Tiny Transistors Scout for cancer

22:53
Tiny Transistors Scout for cancer -

NEW ORLEANS - Nanoscale electronics experts are often streaked to manufacture circuits Microchip companies already make millions of times better. But at the meeting of the American Chemical Society here yesterday, researchers described a nanoscale device that does something fleas can not touch: tracking proteins indicative of two different forms of cancer. On the road, the tables of these sensors could enable doctors to instantly screen patients for various diseases.

Researchers have been experimenting with electronic diagnostics for years, but with mixed success. The detectors typically use field-effect transistors (FET) devices in which a voltage applied to an electrode, called the gate, alters the current flow between two electrodes. For diagnosis, researchers have generally replace the gate of a material coated with proteins or other compounds to capture molecules of interest. As the captured molecules are charged, their presence alters the conductance between the two electrodes of the transistor. But although these devices operate frequently, they are generally not very sensitive, because they require a large number of target molecules to bind.

Hoping to improve the sensitivity, chemist Charles Lieber of Harvard University and his students have tried the same configuration with nanoscale transistors. Lieber's group has made these transistors for years, typically using son as small as 1 to 2 nanometers in silicon. For this study, they have shaped silicon nanowires doors coated with antibodies to the specific antigen of the prostate (PSA), prostate cancer marker. They then positioned the transistors in a patterned plastic pad with tiny channels which allowed fluid flow over them.
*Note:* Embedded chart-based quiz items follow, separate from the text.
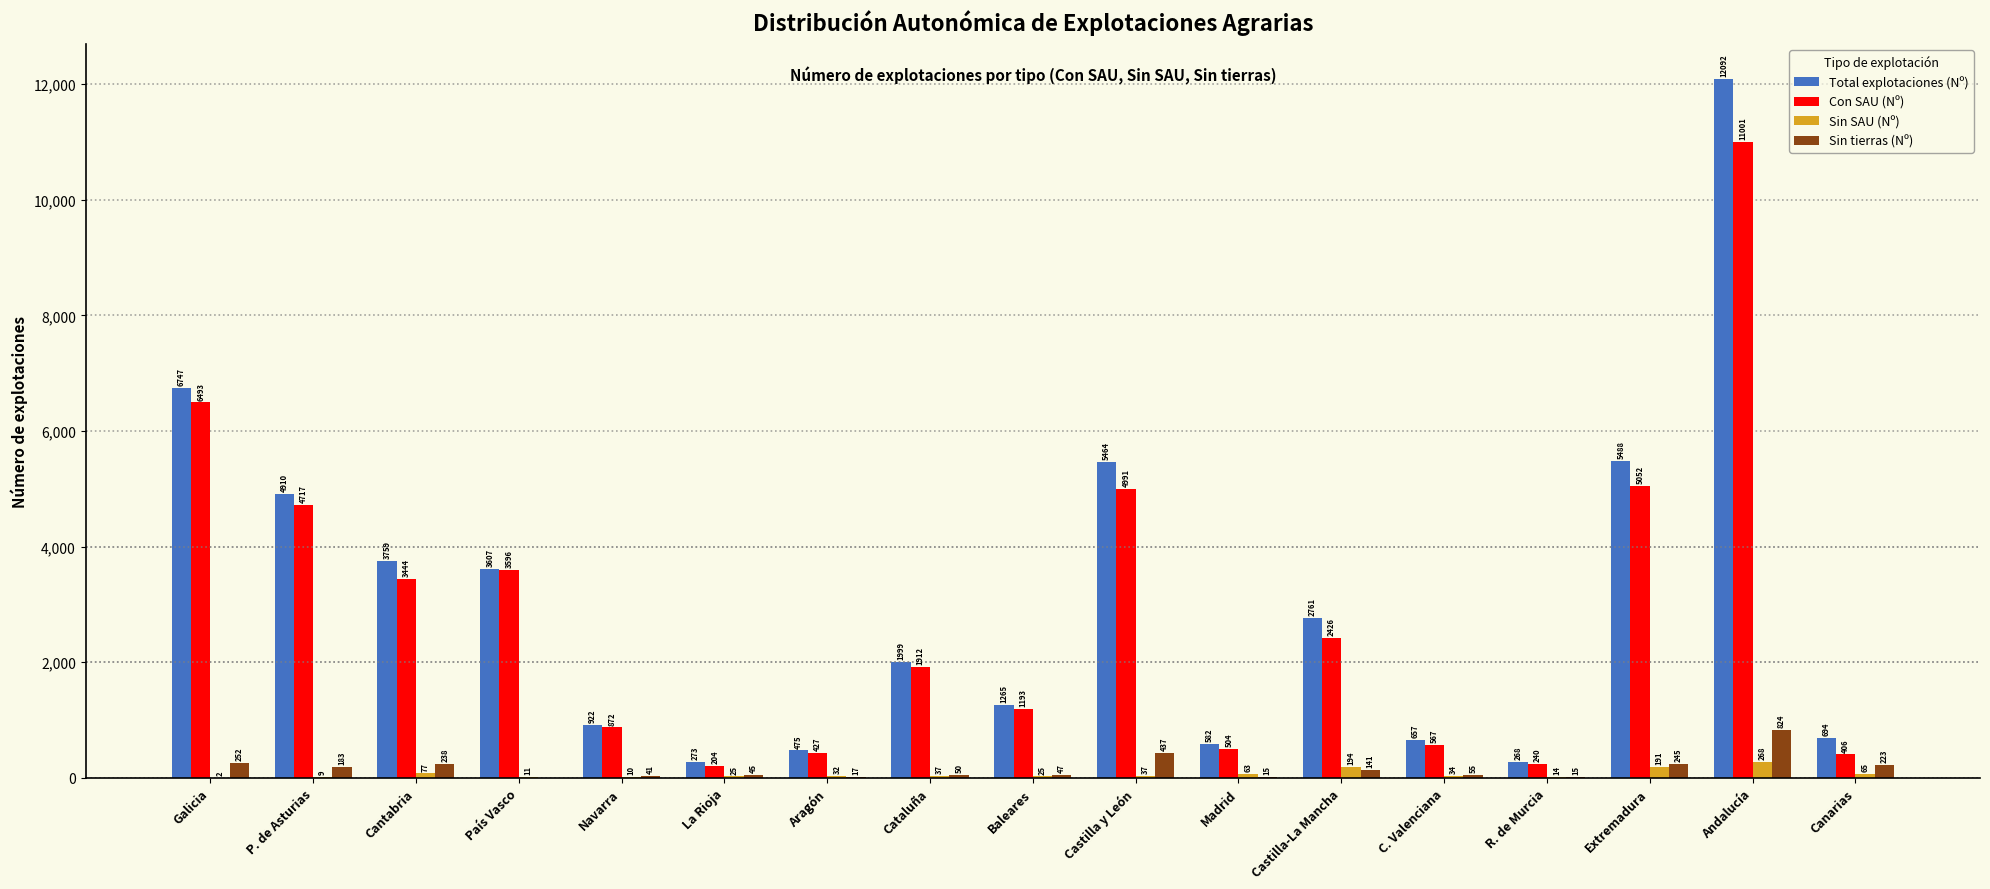

What is the maximum value shown in the chart?

12092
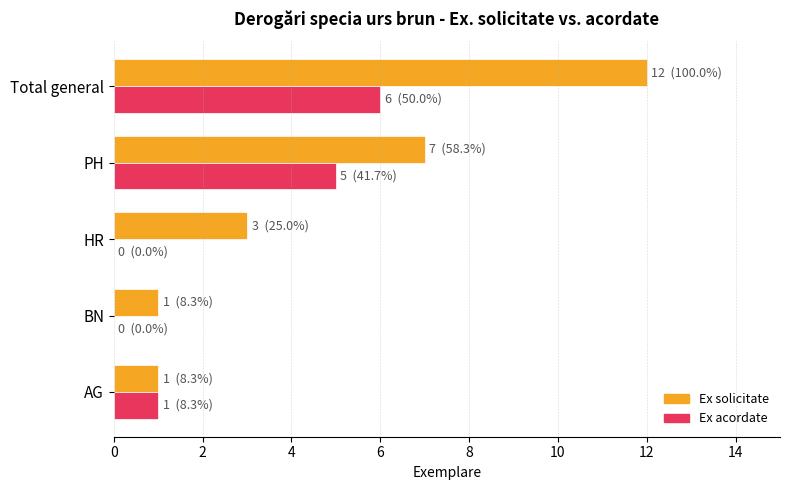

At which category is the sum across all series the highest?

Total general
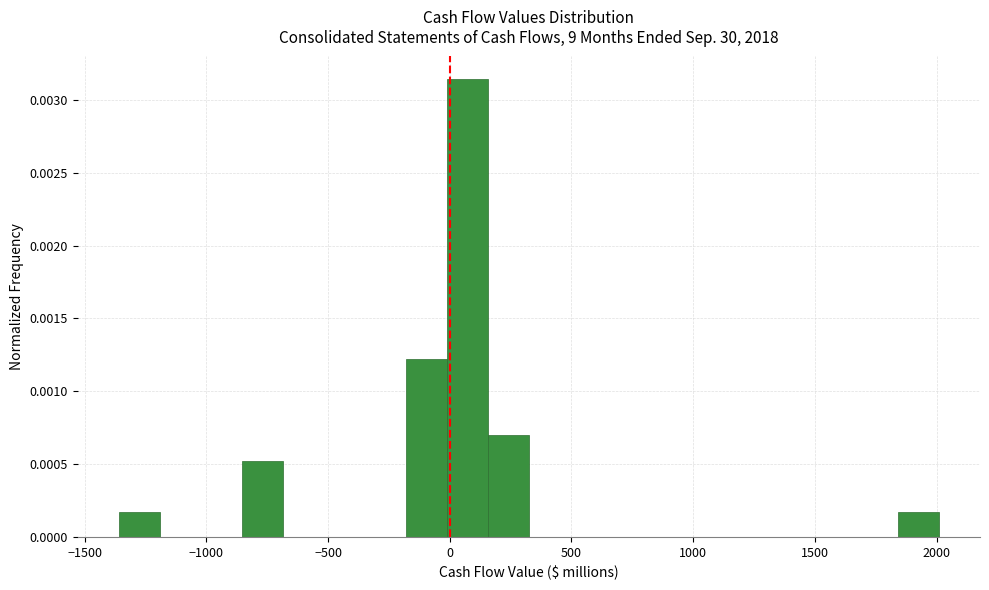

Around what value on the x-axis is the tallest bar? Give the approximate position of its centre, as read against the axis.

50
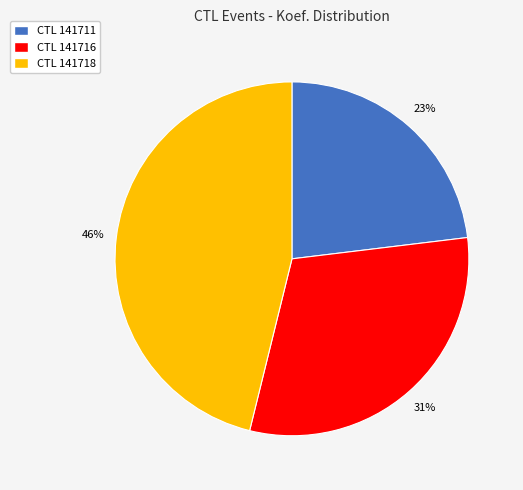

Rank the categories by value from highest to lowest.

CTL 141718, CTL 141716, CTL 141711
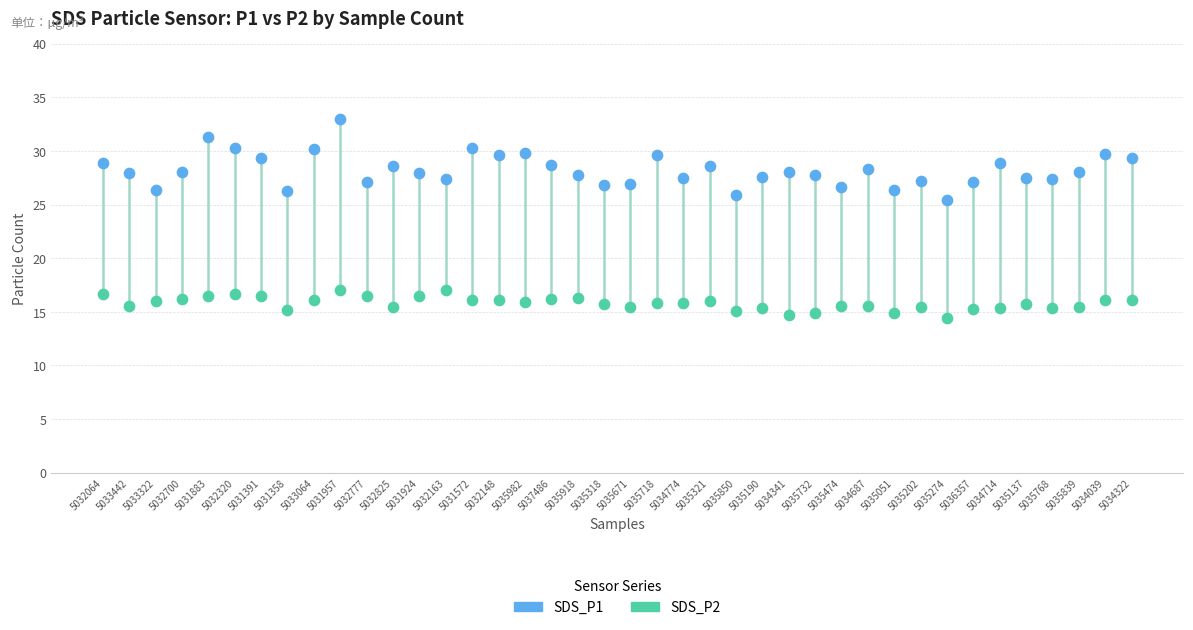

Across all series, what Y value is closest to 23?

25.4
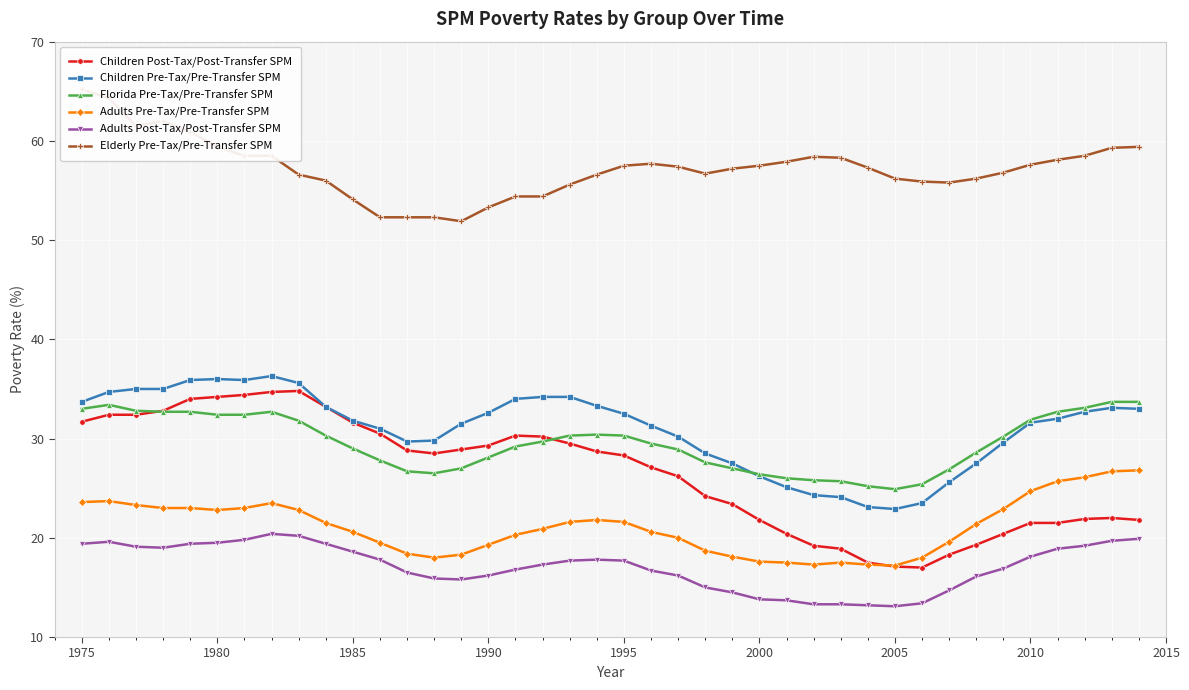

True or false: Florida Pre-Tax/Pre-Transfer SPM has more than 1 points higher than both neighbors.

True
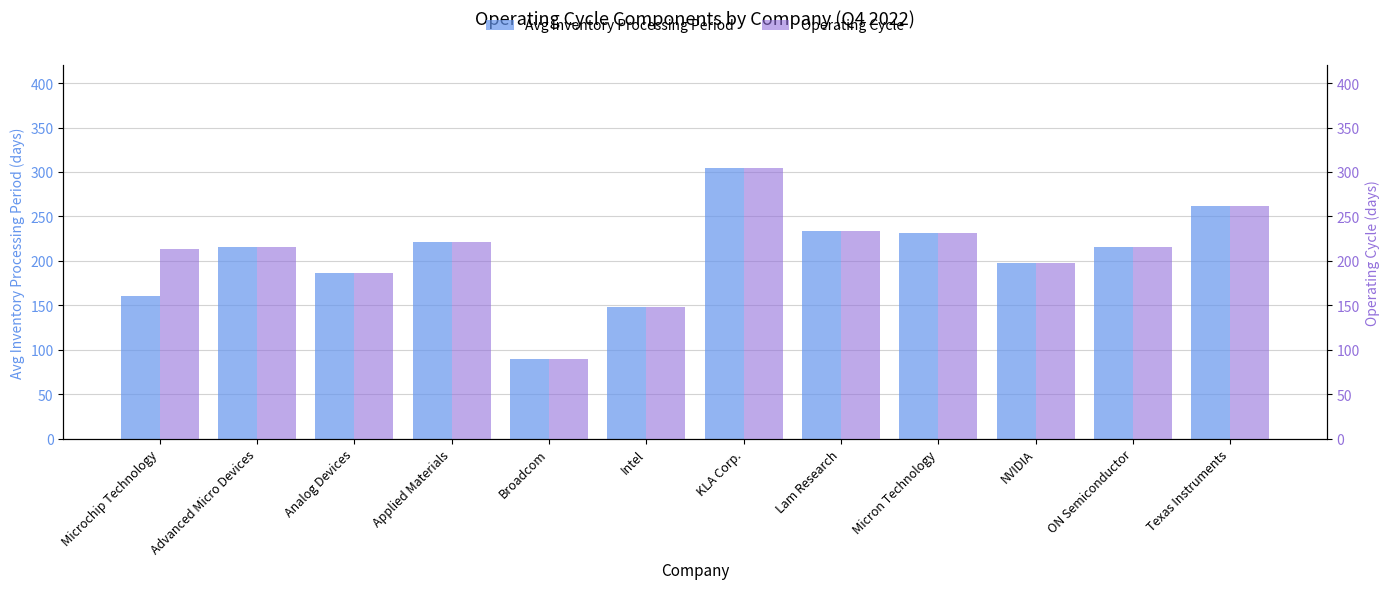

Which category has the lowest value in the Avg Inventory Processing Period series?

Broadcom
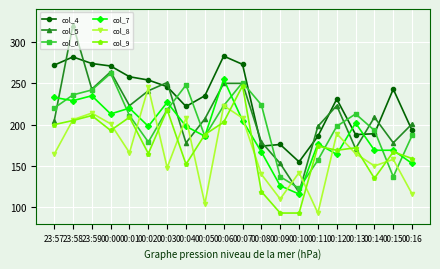

True or false: col_7 has a value of 169 at 00:15.

True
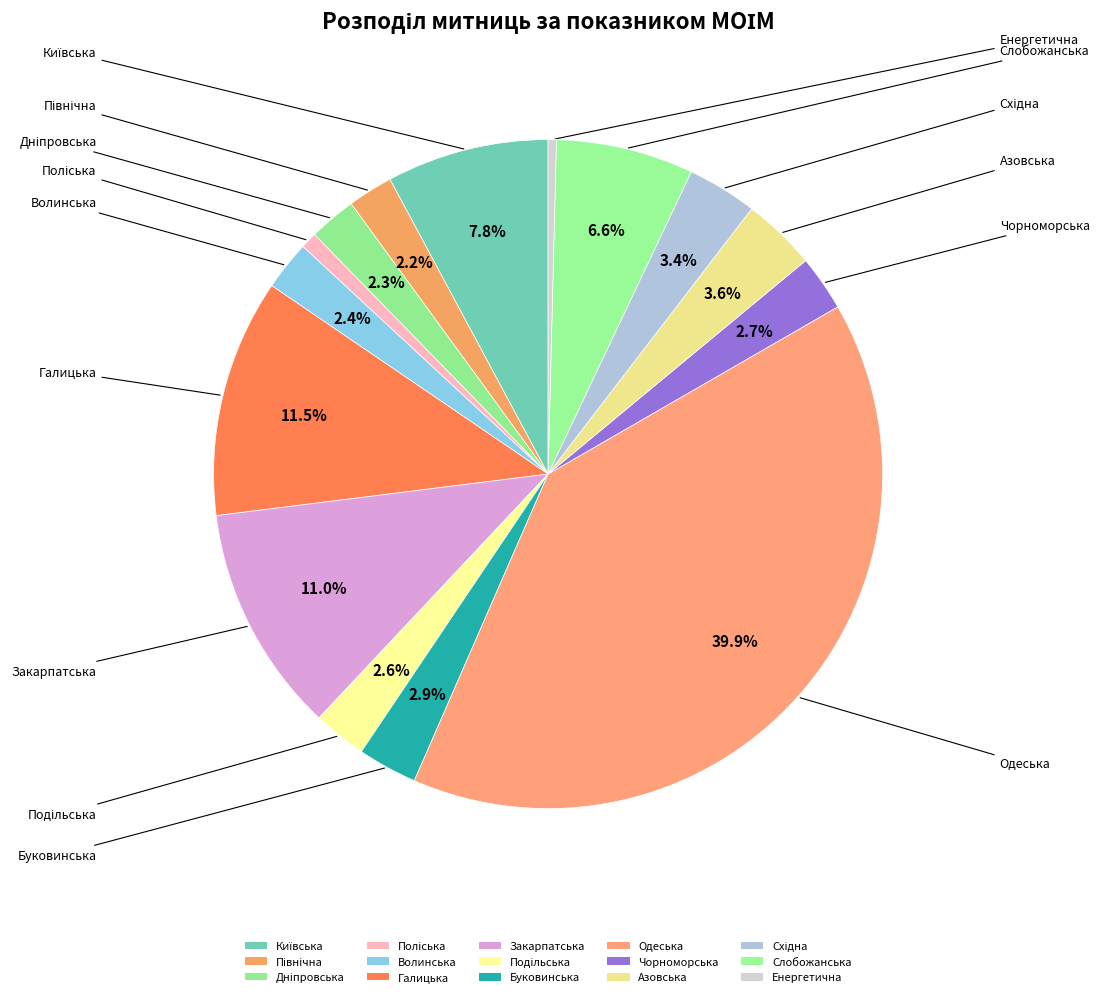

To the nearest percent, what portion does Східна represent?

3%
When the team injected a dilute solution containing PSA, the negatively charged protein bound to the antibody and modified conductivity FET, the graduate student Lieber Wayne Wang said at the meeting. In fact, he said, he and his colleagues managed to detect PSA at levels of 0,025 picograms per milliliter, making the detector more sensitive PSA yet created - over 100 times more sensitive than commercial PSA tests . Wang also noted that a similar sensor picked up the presence of CEA, a marker for colorectal cancer. And a simple array of nanosensors detected two cancer markers simultaneously.

"They did really good progress," said Liu Jie, a chemist at Duke University in Durham, North Carolina. "The question is, can they be made reliable and inexpensive manner in large quantities?" nanowire sensors, he said, still have a long way to go before reaching the market. But if successful, they could provide physicians instant playback of whether a patient has a wide variety of diseases.